Avec un sens aigu de la vie et de la mort, avec une esthétique démesurée, une caricature pointue et omniprésente, Caballero fait preuve d’un humour fin et inspiré.

L’errance

Le thème de l'intellectuel de gauche en proie au malaise et à « l'errance » est un sujet récurrent dans la littérature latino-américaine, surtout pendant les périodes de troubles politiques et sociaux que la région a endurés. Plusieurs écrivains de la région ont exploré les tensions morales auxquelles sont confrontés les intellectuels engagés, critiquant à la fois les pouvoirs en place et les mouvements politiques auxquels ils appartiennent. C’est une partie non négligeable de l’histoire tumultueuse des mouvements de gauche en Amérique Latine. En voici quelques exemples : 

Julio Cortazar (1914-1984 )

L'écrivain argentin Julio Cortazar, célèbre pour son œuvre "Rayuela" (Marelle), explore les dilemmes des intellectuels de gauche dans un contexte de révolte et d'utopie. Son œuvre est empreinte d'une sensibilité politique et sociale aiguë. Il militait contre la dictature militaire en Argentine de l’époque qui aurait fait plus de 30 000 disparus et de 15 000 fusillés. Lui, il avait choisi l’errance de l’exil…

Mario Vargas Llosa 

 Le Nobel péruvien (2010) Mario Vargas Llosa a approché à plusieurs reprises les conflits et les désillusions des intellectuels de gauche en Amérique latine. Des romans comme "La ville et les chiens" ou "La fête au bouc" explorent les complexités de l'engagement politique.

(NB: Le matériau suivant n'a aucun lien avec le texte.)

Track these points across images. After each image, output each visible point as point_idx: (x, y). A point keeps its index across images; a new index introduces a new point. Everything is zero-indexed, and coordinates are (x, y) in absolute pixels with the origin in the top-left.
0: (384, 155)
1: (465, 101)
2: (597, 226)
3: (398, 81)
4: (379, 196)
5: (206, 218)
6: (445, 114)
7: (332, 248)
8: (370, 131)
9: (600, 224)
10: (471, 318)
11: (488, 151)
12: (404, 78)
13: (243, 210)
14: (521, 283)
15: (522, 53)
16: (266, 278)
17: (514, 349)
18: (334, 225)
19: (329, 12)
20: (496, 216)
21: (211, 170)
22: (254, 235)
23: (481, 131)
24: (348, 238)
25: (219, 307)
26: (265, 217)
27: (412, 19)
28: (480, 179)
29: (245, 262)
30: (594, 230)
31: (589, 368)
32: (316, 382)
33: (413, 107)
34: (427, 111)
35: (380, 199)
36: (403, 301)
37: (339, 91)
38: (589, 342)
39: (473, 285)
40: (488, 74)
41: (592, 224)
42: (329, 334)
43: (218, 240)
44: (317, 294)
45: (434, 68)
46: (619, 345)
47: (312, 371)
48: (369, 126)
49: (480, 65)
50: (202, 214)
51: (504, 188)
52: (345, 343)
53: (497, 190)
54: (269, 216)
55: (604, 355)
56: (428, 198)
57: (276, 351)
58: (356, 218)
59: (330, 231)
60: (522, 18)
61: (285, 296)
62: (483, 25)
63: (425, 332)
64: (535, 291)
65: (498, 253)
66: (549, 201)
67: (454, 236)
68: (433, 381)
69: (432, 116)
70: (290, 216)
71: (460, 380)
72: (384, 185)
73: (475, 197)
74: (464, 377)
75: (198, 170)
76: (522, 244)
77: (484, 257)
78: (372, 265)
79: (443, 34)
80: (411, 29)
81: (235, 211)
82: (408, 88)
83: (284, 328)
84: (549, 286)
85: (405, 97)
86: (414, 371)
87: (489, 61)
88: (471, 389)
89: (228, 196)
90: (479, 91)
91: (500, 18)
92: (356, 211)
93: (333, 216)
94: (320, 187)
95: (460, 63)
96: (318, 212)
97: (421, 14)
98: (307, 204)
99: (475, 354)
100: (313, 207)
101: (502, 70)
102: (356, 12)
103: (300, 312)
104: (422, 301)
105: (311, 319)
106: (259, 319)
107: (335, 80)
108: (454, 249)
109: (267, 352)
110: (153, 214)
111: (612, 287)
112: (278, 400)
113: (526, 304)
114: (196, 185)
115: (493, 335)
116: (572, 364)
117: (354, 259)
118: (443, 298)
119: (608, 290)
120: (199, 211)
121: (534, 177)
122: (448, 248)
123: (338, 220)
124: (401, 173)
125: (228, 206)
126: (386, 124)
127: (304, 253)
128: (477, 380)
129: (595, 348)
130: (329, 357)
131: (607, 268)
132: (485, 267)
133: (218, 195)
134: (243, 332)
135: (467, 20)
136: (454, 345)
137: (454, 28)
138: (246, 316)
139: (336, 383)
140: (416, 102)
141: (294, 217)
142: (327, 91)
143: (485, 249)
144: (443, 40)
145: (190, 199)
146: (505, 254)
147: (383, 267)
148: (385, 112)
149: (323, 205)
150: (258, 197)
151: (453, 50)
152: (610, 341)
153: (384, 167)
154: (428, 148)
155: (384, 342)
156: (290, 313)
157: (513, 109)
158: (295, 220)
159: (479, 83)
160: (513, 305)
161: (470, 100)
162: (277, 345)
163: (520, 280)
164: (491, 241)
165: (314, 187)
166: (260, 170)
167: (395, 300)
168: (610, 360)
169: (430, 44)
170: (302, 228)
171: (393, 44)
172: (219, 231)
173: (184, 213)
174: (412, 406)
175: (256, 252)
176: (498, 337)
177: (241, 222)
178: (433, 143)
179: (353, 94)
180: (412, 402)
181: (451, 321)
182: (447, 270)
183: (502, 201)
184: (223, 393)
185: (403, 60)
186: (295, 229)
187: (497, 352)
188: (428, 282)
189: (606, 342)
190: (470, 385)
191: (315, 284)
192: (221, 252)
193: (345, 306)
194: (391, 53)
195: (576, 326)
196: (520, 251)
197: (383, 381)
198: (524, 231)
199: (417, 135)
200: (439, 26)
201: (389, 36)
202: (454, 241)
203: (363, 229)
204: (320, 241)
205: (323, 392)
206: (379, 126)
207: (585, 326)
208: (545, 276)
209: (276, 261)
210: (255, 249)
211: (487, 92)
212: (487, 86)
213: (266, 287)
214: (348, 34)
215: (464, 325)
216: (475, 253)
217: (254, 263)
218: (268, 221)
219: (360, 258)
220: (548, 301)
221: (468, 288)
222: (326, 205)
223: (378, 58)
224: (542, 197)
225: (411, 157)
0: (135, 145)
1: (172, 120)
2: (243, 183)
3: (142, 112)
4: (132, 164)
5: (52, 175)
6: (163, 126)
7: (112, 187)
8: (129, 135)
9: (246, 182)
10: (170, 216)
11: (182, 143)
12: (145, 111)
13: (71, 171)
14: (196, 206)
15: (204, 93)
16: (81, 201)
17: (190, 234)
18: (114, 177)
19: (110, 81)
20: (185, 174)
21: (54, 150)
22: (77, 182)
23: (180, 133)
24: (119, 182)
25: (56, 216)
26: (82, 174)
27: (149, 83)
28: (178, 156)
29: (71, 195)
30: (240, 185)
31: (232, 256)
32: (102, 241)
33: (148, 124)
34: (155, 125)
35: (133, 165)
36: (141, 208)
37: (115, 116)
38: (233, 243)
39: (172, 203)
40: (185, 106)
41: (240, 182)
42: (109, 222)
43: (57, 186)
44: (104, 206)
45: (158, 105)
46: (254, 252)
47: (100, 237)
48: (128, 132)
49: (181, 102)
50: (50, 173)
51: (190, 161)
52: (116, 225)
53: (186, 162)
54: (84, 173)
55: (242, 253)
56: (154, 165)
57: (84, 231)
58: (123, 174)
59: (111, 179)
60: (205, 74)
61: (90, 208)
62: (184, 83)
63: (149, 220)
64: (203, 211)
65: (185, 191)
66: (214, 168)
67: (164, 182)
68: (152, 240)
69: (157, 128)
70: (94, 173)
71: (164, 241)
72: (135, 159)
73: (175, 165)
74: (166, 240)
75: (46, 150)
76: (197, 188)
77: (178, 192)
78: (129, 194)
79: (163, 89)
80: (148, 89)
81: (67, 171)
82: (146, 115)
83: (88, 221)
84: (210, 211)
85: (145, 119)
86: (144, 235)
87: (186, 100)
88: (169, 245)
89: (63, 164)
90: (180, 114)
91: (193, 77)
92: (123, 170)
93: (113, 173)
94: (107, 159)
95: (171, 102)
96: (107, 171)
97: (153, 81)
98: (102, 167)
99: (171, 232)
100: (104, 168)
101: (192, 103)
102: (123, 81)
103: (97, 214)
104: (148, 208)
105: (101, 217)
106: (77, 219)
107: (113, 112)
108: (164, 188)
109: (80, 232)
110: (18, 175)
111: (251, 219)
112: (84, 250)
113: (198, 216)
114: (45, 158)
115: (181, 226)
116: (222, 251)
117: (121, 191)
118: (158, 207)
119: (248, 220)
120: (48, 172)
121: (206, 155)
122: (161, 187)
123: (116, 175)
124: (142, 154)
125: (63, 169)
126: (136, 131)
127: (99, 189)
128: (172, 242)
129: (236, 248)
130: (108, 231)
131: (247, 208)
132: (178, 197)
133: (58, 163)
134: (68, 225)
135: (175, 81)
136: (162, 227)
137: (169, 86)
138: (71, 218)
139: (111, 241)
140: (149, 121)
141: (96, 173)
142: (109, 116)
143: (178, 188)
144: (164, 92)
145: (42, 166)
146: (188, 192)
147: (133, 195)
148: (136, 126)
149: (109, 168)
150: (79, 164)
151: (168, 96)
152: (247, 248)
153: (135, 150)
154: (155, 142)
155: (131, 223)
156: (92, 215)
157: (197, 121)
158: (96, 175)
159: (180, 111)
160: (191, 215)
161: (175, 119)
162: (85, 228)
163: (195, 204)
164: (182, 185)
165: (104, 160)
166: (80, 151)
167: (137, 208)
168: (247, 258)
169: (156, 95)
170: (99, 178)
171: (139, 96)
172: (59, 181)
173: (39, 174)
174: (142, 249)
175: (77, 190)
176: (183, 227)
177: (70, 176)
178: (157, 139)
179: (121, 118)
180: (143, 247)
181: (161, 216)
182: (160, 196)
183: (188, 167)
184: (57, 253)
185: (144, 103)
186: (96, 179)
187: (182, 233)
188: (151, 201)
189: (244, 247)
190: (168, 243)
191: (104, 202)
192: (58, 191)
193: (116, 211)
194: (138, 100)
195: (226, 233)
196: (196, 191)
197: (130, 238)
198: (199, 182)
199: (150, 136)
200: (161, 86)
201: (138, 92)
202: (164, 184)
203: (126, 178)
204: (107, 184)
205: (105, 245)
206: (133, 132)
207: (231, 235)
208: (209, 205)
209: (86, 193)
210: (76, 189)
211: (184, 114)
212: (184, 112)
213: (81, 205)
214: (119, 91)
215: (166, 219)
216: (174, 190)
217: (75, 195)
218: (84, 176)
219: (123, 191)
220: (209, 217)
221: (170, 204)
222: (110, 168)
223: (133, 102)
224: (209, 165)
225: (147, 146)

Son errance l’a emmené du communisme au libéralisme, puis au soutien de l'extrême droite chilienne et brésilienne. En 1990 il était le candidat malheureux de la coalition de centre droit aux élections présidentielles remportées par le populiste de droite Alberto Fujimori. Aujourd’hui, il vit son errance loin de Lima… à Paris.

Gabriel García Márquez (1927-2014)

L'écrivain colombien Gabriel García Márquez, connu pour son réalisme magique, a également traité de la question de l'engagement politique et des dilemmes moraux des intellectuels notamment dans "Cent ans de solitude" et "L'automne du patriarche".

Si son errance l’a amené physiquement en Europe, son errance intellectuelle lui a fait aborder les thèmes plus universels comme la solitude, le pouvoir, la décadence, la violence et la mort.

Ce sujet est aussi une préoccupation de nombreux écrivains maghrébins qui ont exploré les questionnements des intellectuels face à la société et à la politique de la région. Des auteurs comme Kateb Yacine, Abdelkebir Khatibi ou encore Assia Djebar ont abordé, chacun à sa manière,  de telles thématiques dans leurs œuvres. Ces récits reflètent les luttes idéologiques, les dilemmes moraux, les crises existentielles auxquels sont confrontés les personnages intellectuels de gauche dans le Maghreb et l’errance des uns et des autres.